Felipe Massa has revealed he will not be racing a Ferrari in 2014.
The news, announced personally by the Brazilian driver via his Twitter and Instagram accounts, clears the way for the Maranello based team to confirm Kimi Raikkonen as his successor.
"For next year, I want to find a team that can give me a competitive car to win many more races and challenge for the championship which remains my greatest objective," said Massa, 32.
Massa is being linked with a possible move to the German touring car series.
"I do not like endurance races," O Estado de S.Paulo newspaper quoted Massa as saying recently in Hungary.
"DTM is something I see as possible for me."
Ferrari president Luca di Montezemolo, however, was silent on the subject of Massa and Raikkonen when he appeared at the Frankfurt motor show on Tuesday.
"When there’s news we’ll let you know," said the Italian, joking that he is in talks with Michael Schumacher.
But there remains little doubt that former team driver Raikkonen has been signed, with an announcement now imminent.
It has been rumoured Fernando Alonso is so angry at the prospect of his roost being unsettled by Raikkonen that he has looked into switching to Red Bull, Lotus and even McLaren, where he had such an unhappy campaign in 2007.
But the Spaniard said on Twitter: "Whatever decision the team will take will be good for me, and we will keep working to give Ferrari the best results possible."
Christian Horner, team boss at Red Bull, thinks Alonso threw some toys out of the pram until it became clear Ferrari really was intent on signing Raikkonen.
"It is unusual for Ferrari," he said on Austrian television Servus TV, "because they have always had a clear leader and a clear number 2.
"Now they are going to have two number ones."
Some, however, believe the term ’number 1’ is not really applicable to the odd and aloof Raikkonen.

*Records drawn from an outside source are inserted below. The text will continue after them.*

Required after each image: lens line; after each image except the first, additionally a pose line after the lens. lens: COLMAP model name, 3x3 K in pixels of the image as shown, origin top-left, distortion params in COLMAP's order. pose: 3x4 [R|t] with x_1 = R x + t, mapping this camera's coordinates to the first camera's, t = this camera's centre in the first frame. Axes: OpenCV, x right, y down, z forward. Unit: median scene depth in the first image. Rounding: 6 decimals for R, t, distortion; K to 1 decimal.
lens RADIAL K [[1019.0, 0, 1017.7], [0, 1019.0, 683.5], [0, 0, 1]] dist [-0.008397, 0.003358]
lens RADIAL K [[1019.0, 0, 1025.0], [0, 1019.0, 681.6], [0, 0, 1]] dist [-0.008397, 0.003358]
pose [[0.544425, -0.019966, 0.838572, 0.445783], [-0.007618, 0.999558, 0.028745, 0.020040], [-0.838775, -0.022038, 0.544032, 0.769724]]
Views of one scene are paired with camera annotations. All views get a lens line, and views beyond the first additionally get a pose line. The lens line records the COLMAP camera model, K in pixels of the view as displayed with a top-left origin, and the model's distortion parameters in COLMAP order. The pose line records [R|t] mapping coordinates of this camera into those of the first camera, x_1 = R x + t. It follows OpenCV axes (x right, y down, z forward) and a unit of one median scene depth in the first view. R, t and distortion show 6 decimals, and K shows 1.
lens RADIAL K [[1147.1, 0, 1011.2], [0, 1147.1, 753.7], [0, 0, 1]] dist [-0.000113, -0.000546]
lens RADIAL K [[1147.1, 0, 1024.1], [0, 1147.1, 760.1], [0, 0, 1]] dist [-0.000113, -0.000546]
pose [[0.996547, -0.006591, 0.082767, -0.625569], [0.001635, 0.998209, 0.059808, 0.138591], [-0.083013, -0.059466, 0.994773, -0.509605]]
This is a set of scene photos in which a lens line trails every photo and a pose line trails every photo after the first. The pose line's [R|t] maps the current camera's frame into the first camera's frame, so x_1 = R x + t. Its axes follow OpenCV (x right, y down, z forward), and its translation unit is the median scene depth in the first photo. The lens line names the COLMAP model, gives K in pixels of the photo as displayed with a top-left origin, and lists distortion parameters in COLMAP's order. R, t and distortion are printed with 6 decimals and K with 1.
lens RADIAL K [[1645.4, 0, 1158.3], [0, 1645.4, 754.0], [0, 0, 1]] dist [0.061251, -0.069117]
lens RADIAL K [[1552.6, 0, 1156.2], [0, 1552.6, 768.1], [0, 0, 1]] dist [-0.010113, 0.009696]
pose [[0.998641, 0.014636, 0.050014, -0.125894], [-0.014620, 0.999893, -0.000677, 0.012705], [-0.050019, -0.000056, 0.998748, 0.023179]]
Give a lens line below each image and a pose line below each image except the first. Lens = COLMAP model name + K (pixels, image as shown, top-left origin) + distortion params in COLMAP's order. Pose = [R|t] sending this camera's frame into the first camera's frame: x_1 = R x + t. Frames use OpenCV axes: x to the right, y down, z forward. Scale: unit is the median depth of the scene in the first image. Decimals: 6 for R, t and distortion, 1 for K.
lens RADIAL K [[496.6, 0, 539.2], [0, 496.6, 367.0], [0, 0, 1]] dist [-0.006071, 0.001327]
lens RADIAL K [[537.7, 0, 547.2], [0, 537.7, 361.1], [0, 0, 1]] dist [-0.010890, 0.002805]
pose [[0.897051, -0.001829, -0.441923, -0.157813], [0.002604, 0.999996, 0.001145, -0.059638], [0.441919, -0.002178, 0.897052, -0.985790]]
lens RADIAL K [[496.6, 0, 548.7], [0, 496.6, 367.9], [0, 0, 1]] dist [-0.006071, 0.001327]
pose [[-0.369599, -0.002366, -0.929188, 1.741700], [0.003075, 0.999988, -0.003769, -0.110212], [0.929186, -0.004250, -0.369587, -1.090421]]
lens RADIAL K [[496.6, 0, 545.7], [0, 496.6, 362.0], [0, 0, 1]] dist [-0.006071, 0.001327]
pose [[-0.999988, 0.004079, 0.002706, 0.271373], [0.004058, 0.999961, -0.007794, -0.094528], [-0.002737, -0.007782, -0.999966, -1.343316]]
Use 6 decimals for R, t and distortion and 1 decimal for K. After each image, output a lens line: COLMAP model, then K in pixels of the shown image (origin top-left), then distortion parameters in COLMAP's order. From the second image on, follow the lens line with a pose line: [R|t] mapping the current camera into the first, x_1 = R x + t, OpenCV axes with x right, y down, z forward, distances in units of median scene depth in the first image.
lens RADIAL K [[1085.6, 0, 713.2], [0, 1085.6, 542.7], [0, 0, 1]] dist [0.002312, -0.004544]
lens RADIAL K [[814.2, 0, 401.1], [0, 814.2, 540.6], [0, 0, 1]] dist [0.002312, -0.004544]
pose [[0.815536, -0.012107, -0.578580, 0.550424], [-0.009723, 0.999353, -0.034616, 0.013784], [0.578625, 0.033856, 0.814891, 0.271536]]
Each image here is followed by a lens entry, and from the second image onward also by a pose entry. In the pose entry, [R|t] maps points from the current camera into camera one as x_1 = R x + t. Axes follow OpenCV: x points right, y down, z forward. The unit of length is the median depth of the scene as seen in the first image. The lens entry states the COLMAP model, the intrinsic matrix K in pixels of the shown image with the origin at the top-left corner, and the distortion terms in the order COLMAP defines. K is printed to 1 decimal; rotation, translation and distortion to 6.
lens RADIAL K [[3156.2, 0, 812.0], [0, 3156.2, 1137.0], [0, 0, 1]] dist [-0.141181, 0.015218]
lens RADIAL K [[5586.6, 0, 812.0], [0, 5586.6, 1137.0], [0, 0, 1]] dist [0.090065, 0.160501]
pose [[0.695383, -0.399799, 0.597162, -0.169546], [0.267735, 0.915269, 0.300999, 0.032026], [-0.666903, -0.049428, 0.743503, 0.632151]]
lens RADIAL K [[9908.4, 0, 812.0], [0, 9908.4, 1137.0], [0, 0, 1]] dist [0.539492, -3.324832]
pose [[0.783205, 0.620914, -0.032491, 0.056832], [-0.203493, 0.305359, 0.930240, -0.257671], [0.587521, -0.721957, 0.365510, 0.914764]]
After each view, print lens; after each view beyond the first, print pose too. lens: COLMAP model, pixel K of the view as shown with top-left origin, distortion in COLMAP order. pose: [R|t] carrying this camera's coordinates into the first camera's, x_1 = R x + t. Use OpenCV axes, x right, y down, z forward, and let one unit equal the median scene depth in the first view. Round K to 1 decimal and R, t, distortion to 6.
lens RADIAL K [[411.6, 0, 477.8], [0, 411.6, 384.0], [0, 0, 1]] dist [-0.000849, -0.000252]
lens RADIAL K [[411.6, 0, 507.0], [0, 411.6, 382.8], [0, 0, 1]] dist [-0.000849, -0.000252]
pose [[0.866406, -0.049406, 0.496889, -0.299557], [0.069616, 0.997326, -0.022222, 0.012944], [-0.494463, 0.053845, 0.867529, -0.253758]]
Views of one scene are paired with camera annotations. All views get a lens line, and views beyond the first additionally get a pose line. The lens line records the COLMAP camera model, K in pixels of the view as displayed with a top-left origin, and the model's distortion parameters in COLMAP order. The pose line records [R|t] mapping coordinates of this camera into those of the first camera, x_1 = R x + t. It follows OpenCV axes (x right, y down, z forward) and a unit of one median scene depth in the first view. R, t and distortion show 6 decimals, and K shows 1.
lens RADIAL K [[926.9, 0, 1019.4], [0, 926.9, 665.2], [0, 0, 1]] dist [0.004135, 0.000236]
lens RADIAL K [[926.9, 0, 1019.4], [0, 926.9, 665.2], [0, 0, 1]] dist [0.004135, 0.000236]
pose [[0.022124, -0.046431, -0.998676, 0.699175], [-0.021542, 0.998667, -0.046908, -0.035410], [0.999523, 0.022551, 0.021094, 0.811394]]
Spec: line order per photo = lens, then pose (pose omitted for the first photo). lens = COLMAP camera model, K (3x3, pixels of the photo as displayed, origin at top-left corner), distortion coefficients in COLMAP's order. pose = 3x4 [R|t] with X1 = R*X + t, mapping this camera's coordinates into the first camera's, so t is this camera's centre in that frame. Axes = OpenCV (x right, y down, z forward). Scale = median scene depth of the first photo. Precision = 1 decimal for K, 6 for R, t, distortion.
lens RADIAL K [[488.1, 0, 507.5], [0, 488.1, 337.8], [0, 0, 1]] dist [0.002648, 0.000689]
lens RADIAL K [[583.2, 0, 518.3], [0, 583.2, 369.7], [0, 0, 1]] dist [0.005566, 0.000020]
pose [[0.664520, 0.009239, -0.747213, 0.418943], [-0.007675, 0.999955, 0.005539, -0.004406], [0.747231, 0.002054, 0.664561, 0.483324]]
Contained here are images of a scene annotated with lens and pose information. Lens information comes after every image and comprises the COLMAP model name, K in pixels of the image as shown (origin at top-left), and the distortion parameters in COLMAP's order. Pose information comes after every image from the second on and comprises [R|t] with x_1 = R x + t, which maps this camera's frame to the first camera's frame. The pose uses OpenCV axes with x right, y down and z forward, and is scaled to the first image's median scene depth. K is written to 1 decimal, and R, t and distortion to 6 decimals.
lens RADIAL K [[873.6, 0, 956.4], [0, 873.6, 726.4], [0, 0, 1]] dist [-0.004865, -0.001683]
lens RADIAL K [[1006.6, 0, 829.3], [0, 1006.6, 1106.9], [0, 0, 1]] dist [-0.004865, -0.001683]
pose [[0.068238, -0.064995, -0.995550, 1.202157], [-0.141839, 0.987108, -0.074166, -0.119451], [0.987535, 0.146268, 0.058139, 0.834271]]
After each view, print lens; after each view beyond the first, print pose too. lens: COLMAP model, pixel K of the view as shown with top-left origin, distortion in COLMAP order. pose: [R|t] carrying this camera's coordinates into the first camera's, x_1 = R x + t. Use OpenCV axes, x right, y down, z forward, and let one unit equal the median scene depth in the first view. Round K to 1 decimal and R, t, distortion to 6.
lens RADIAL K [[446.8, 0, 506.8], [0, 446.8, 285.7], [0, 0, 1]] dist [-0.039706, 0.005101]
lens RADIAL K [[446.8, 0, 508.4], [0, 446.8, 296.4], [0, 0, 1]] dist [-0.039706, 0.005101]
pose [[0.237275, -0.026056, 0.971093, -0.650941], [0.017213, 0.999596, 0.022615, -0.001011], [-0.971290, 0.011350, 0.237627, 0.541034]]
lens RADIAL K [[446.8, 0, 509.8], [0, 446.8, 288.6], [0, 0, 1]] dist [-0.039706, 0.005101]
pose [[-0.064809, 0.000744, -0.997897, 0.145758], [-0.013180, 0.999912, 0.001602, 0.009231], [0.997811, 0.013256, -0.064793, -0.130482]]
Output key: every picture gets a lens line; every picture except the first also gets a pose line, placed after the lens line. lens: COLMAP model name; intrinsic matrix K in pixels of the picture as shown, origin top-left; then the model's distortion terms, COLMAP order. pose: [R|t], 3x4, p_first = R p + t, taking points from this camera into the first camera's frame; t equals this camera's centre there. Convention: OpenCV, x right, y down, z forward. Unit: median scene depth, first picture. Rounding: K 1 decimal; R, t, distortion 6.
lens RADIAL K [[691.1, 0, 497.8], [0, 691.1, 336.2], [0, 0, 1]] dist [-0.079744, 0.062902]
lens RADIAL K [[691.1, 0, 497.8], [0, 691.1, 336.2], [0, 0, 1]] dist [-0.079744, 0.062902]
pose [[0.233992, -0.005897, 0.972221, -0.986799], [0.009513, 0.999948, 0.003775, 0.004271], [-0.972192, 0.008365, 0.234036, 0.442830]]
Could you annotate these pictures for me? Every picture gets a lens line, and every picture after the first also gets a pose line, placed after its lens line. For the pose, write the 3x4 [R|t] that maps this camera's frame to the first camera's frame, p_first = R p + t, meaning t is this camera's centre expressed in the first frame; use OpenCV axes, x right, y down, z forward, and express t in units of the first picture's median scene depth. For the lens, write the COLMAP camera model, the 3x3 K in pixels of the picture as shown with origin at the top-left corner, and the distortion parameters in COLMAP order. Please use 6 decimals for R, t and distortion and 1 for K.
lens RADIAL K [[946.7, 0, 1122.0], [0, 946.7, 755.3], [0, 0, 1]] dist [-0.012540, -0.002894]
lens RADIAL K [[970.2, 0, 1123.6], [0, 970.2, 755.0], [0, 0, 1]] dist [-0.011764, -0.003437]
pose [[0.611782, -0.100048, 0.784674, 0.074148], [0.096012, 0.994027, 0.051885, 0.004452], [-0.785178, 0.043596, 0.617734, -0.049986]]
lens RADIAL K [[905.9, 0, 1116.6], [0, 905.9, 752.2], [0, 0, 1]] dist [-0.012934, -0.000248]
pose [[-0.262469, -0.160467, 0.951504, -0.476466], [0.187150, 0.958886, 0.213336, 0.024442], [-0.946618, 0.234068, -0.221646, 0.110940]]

Indeed, Ferrari boss Stefano Domenicali was quoted by EFE news agency on Tuesday as saying there is "no doubt" Alonso "is a leader" who can "move mountains" for the Italian team.
Triple world champion Niki Lauda, however, thinks Alonso was lucky to survive his Monza qualifying outburst, when he either called his Ferrari colleagues "stupid", or - sarcastically - "geniuses".
"Let’s say that (as a Ferrari driver) I would not have had the chance to say it a second time," the great Austrian is quoted by La Rebubblica.
With Raikkonen heading to Ferrari, then, the next matter to be resolved in the 2014 ’silly season’ is who will replace him at Lotus.
The smart money is on Nico Hulkenberg.
"He has had a good weekend," team boss Eric Boullier said at Monza, "but we already knew that Nico is a fast driver.
"I’ve known him since he raced in formula BMW; a long time. From what I understand, Nico is also on Ferrari’s list, so we all have plans.
"If the first one fails, you have a plan B," the Lotus chief is quoted by Brazil’s Totalrace.